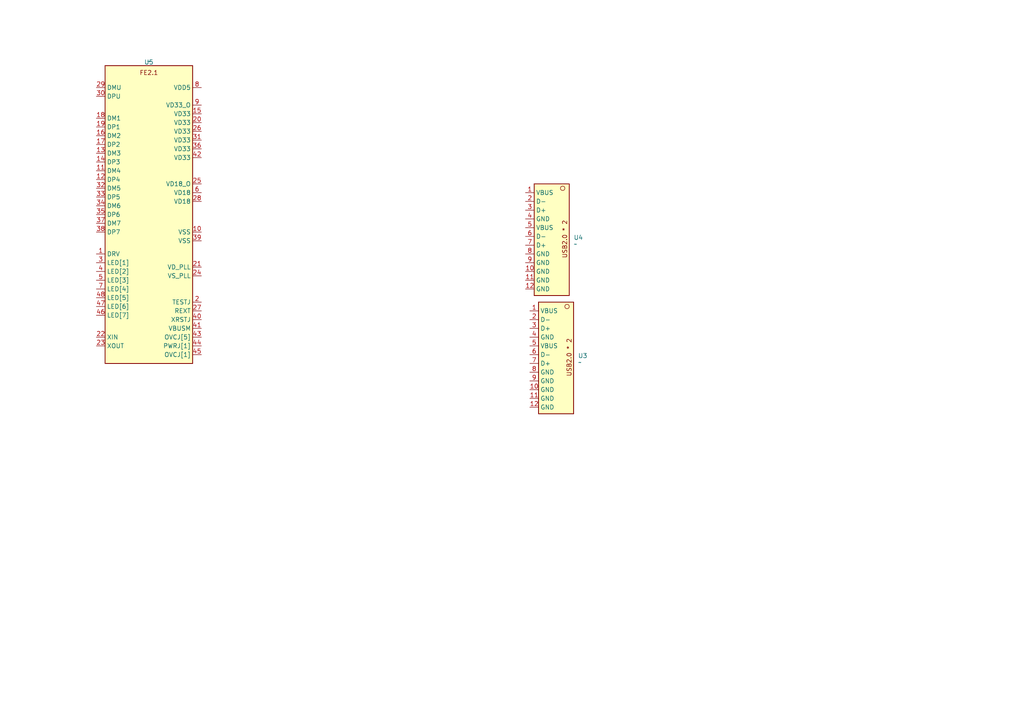
<source format=kicad_sch>
(kicad_sch
	(version 20231120)
	(generator "eeschema")
	(generator_version "8.0")
	(uuid "eac65ade-d005-4b8c-8f55-e10067d09d66")
	(paper "A4")
	
	(symbol
		(lib_id "UsbHub:FE2.1-CQFP48A")
		(at 30.48 19.05 0)
		(unit 1)
		(exclude_from_sim no)
		(in_bom yes)
		(on_board yes)
		(dnp no)
		(uuid "72bc69b5-49b1-4f86-851d-69b11b5059eb")
		(property "Reference" "U5"
			(at 43.18 18.034 0)
			(effects
				(font
					(size 1.27 1.27)
				)
			)
		)
		(property "Value" "~"
			(at 43.18 17.78 0)
			(effects
				(font
					(size 1.27 1.27)
				)
			)
		)
		(property "Footprint" ""
			(at 30.48 19.05 0)
			(effects
				(font
					(size 1.27 1.27)
				)
				(hide yes)
			)
		)
		(property "Datasheet" ""
			(at 30.48 19.05 0)
			(effects
				(font
					(size 1.27 1.27)
				)
				(hide yes)
			)
		)
		(property "Description" ""
			(at 30.48 19.05 0)
			(effects
				(font
					(size 1.27 1.27)
				)
				(hide yes)
			)
		)
		(pin "27"
			(uuid "a11f6b74-352c-407b-a39b-be9735b10a5b")
		)
		(pin "43"
			(uuid "a45a4c00-45c5-46c3-95ee-98fd5b45534b")
		)
		(pin "15"
			(uuid "44ab8017-6705-439f-900b-066895df1547")
		)
		(pin "35"
			(uuid "f3677544-e5d9-4e23-993a-e34e20321f21")
		)
		(pin "10"
			(uuid "9dc73b19-c7c2-4057-9674-858dfa91bb9e")
		)
		(pin "14"
			(uuid "f4563834-b9f1-4160-8234-f0df756de1ab")
		)
		(pin "47"
			(uuid "7ff26a2d-2274-4f5b-878d-1a10e5eaa788")
		)
		(pin "45"
			(uuid "7f244cb4-3d76-4e67-9ae9-a801b4274ca6")
		)
		(pin "30"
			(uuid "841dc27f-5751-49ae-b0a4-e2ac1129abe9")
		)
		(pin "1"
			(uuid "19bcdd76-271b-44a3-8f9d-495d8a5318bf")
		)
		(pin "12"
			(uuid "af632adb-8e42-41cc-a666-ceb7925ac3d7")
		)
		(pin "2"
			(uuid "10b3ce8d-eff4-47ae-ba2b-aa1109beda54")
		)
		(pin "21"
			(uuid "71915c53-8dc5-45dc-91eb-6d8ae050bd1a")
		)
		(pin "31"
			(uuid "0ab2de63-c6d5-4a3a-b720-d4f97f53e86f")
		)
		(pin "17"
			(uuid "5f20495f-8710-44a9-a0a3-f2e975a58889")
		)
		(pin "32"
			(uuid "b31dee5a-8170-4fab-97d6-3d73d9ccc7a2")
		)
		(pin "37"
			(uuid "eeb833a4-c41f-4be7-b78b-ee0e1d92dc78")
		)
		(pin "22"
			(uuid "ad8a14b6-21ec-4c5d-a392-d32626f1c652")
		)
		(pin "23"
			(uuid "59dcb144-fef3-4d7c-978e-af133f9822f8")
		)
		(pin "20"
			(uuid "c5dd649b-b814-4ce3-b240-0c4bdf8c39e7")
		)
		(pin "24"
			(uuid "4aac96d6-b5be-4c68-8057-68027dd5d979")
		)
		(pin "29"
			(uuid "593d68d6-8059-419a-92d4-15a1951053c1")
		)
		(pin "34"
			(uuid "acd5b22d-eaaa-454e-80b4-e5eb21a7220f")
		)
		(pin "36"
			(uuid "c7cdaf9e-6d40-44b7-b05d-3c6c24000bc2")
		)
		(pin "4"
			(uuid "f42c6e34-4595-4a5c-a945-41a803f4dcf5")
		)
		(pin "40"
			(uuid "9cc7fca7-6911-4ad2-882a-c2ecf50ce5d5")
		)
		(pin "41"
			(uuid "c5609c62-b082-4771-aa67-61f566be3a43")
		)
		(pin "44"
			(uuid "6e472114-cf12-4544-aef4-d4293ff4da73")
		)
		(pin "5"
			(uuid "414b73dd-56d6-4634-b22c-6dfdf6b35177")
		)
		(pin "8"
			(uuid "72ac53cf-07bc-4fb0-b819-d408f8cd783e")
		)
		(pin "13"
			(uuid "85c1135f-418e-4865-8023-f986a5f9ad6b")
		)
		(pin "18"
			(uuid "87f736cc-85eb-4092-8577-2420a73c6c1f")
		)
		(pin "9"
			(uuid "d0911a54-fa5c-47b1-a00b-74765dc867d3")
		)
		(pin "11"
			(uuid "f3112185-be8e-4fd2-bac0-248de0797564")
		)
		(pin "16"
			(uuid "535475f3-ab4a-4be9-a023-386a58c5c8cf")
		)
		(pin "25"
			(uuid "dd6b0f3d-2567-4d7d-aaeb-21a1aa4915ca")
		)
		(pin "3"
			(uuid "7034b16f-7918-45f2-aba3-2cae5c5c952b")
		)
		(pin "33"
			(uuid "78bf28a7-30cc-4930-93ed-3fdc1d1b34ad")
		)
		(pin "28"
			(uuid "b6914b4b-f79a-4208-b3af-23ea9afb3005")
		)
		(pin "38"
			(uuid "834846fa-08c4-4bc7-bb6f-a61bf195583e")
		)
		(pin "39"
			(uuid "c84dbe6b-848d-4955-aae8-0a960cba6e24")
		)
		(pin "19"
			(uuid "d38a2152-db28-4f5a-b0f4-0ef1c9cef464")
		)
		(pin "42"
			(uuid "9b5b9916-b66f-4b91-ac3b-b201bb1fae3b")
		)
		(pin "46"
			(uuid "953b7dc4-0970-4ec8-9a27-104412c30ea9")
		)
		(pin "48"
			(uuid "e144a64d-d5a8-41f6-a3d4-e14f6423e531")
		)
		(pin "6"
			(uuid "001ea10f-2fa9-4331-a756-814da8ee7502")
		)
		(pin "7"
			(uuid "46ea57b6-1e78-4fe5-8e3b-7c5562a104f3")
		)
		(pin "26"
			(uuid "c52a3996-3892-4467-aad4-105eabc5b1d3")
		)
		(instances
			(project ""
				(path "/8ad50108-47e9-4ae9-a206-95b7e5c95028/7a8dbe73-ad1d-4b93-8826-69b2c97593d0"
					(reference "U5")
					(unit 1)
				)
			)
		)
	)
	(symbol
		(lib_id "UsbHub:USB-269-BRW")
		(at 154.94 53.34 0)
		(unit 1)
		(exclude_from_sim no)
		(in_bom yes)
		(on_board yes)
		(dnp no)
		(fields_autoplaced yes)
		(uuid "80ced7e3-9eac-4267-a671-ea3c951fe711")
		(property "Reference" "U4"
			(at 166.37 68.8974 0)
			(effects
				(font
					(size 1.27 1.27)
				)
				(justify left)
			)
		)
		(property "Value" "~"
			(at 166.37 70.8025 0)
			(effects
				(font
					(size 1.27 1.27)
				)
				(justify left)
			)
		)
		(property "Footprint" ""
			(at 154.94 53.34 0)
			(effects
				(font
					(size 1.27 1.27)
				)
				(hide yes)
			)
		)
		(property "Datasheet" ""
			(at 154.94 53.34 0)
			(effects
				(font
					(size 1.27 1.27)
				)
				(hide yes)
			)
		)
		(property "Description" ""
			(at 154.94 53.34 0)
			(effects
				(font
					(size 1.27 1.27)
				)
				(hide yes)
			)
		)
		(pin "8"
			(uuid "059af3de-af67-4365-99f8-e7e84185f07e")
		)
		(pin "10"
			(uuid "e3751db9-e587-4087-9f41-a6edc1e33402")
		)
		(pin "4"
			(uuid "6dbe54d9-8551-4d78-8c78-ab79a60bc773")
		)
		(pin "5"
			(uuid "c9537678-cb91-4af8-a4aa-b7db80fb89ec")
		)
		(pin "11"
			(uuid "e3d60501-2978-4892-903f-7fcce7e397e9")
		)
		(pin "6"
			(uuid "b39bdb3a-f184-4a20-b4ca-fd72c4b82dd4")
		)
		(pin "7"
			(uuid "1b3a5d7b-4264-4474-9412-24adf9abbab5")
		)
		(pin "9"
			(uuid "55e0abf5-88e0-4cc2-a9c2-fa291d61b16d")
		)
		(pin "12"
			(uuid "888138f1-bf9d-4018-bed7-37279a1a0674")
		)
		(pin "1"
			(uuid "cdb84d78-bf38-4770-ad05-c231b3ba509e")
		)
		(pin "3"
			(uuid "54c1ea7e-0105-472b-809d-dc879455de9f")
		)
		(pin "2"
			(uuid "d5abf2f7-3c7f-4a1b-81a3-f526837d5c0f")
		)
		(instances
			(project ""
				(path "/8ad50108-47e9-4ae9-a206-95b7e5c95028/7a8dbe73-ad1d-4b93-8826-69b2c97593d0"
					(reference "U4")
					(unit 1)
				)
			)
		)
	)
	(symbol
		(lib_id "UsbHub:USB-269-BRW")
		(at 156.21 87.63 0)
		(unit 1)
		(exclude_from_sim no)
		(in_bom yes)
		(on_board yes)
		(dnp no)
		(fields_autoplaced yes)
		(uuid "d63e86fe-45a3-43de-9000-d30037b543c1")
		(property "Reference" "U3"
			(at 167.64 103.1874 0)
			(effects
				(font
					(size 1.27 1.27)
				)
				(justify left)
			)
		)
		(property "Value" "~"
			(at 167.64 105.0925 0)
			(effects
				(font
					(size 1.27 1.27)
				)
				(justify left)
			)
		)
		(property "Footprint" ""
			(at 156.21 87.63 0)
			(effects
				(font
					(size 1.27 1.27)
				)
				(hide yes)
			)
		)
		(property "Datasheet" ""
			(at 156.21 87.63 0)
			(effects
				(font
					(size 1.27 1.27)
				)
				(hide yes)
			)
		)
		(property "Description" ""
			(at 156.21 87.63 0)
			(effects
				(font
					(size 1.27 1.27)
				)
				(hide yes)
			)
		)
		(pin "10"
			(uuid "a7bd5418-501e-4229-8d38-b6d4eff404af")
		)
		(pin "6"
			(uuid "12888fb7-bf58-4319-af67-f4591d983ebc")
		)
		(pin "4"
			(uuid "5fb32961-0989-4264-aac0-7c66944d475f")
		)
		(pin "3"
			(uuid "fd9b21c6-a574-4984-bded-050a93a3893e")
		)
		(pin "11"
			(uuid "43c7c7ee-44b5-4aa1-aec6-83e32b7425ad")
		)
		(pin "12"
			(uuid "28274040-5d21-43d6-9228-840290bdbf57")
		)
		(pin "5"
			(uuid "83191093-2e29-43fd-be6f-8c7f2ac9d320")
		)
		(pin "7"
			(uuid "fb95409b-c4c3-4a9f-9620-2542d2e6b393")
		)
		(pin "1"
			(uuid "e5f89e53-ebc6-48f2-8772-660ec6c7e6fc")
		)
		(pin "2"
			(uuid "569a4b27-b14c-4130-8769-8ebea1491839")
		)
		(pin "9"
			(uuid "91f3e295-6393-4a88-9b7f-a5d362a82ace")
		)
		(pin "8"
			(uuid "3f50a5ae-1e02-4230-8a5c-32751a1cb8c6")
		)
		(instances
			(project ""
				(path "/8ad50108-47e9-4ae9-a206-95b7e5c95028/7a8dbe73-ad1d-4b93-8826-69b2c97593d0"
					(reference "U3")
					(unit 1)
				)
			)
		)
	)
)

</source>
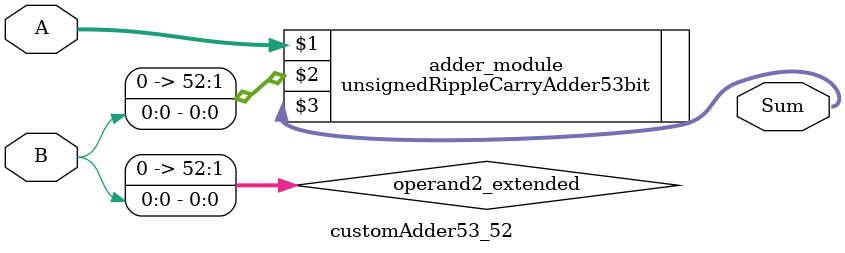
<source format=v>
module customAdder53_52(
                        input [52 : 0] A,
                        input [0 : 0] B,
                        
                        output [53 : 0] Sum
                );

        wire [52 : 0] operand2_extended;
        
        assign operand2_extended =  {52'b0, B};
        
        unsignedRippleCarryAdder53bit adder_module(
            A,
            operand2_extended,
            Sum
        );
        
        endmodule
        
</source>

# # # # # # #

__Directive__. Scan the preceding records for lines with the word "format". Say how many there are and nothing else.

__Answer to this exercise__. 2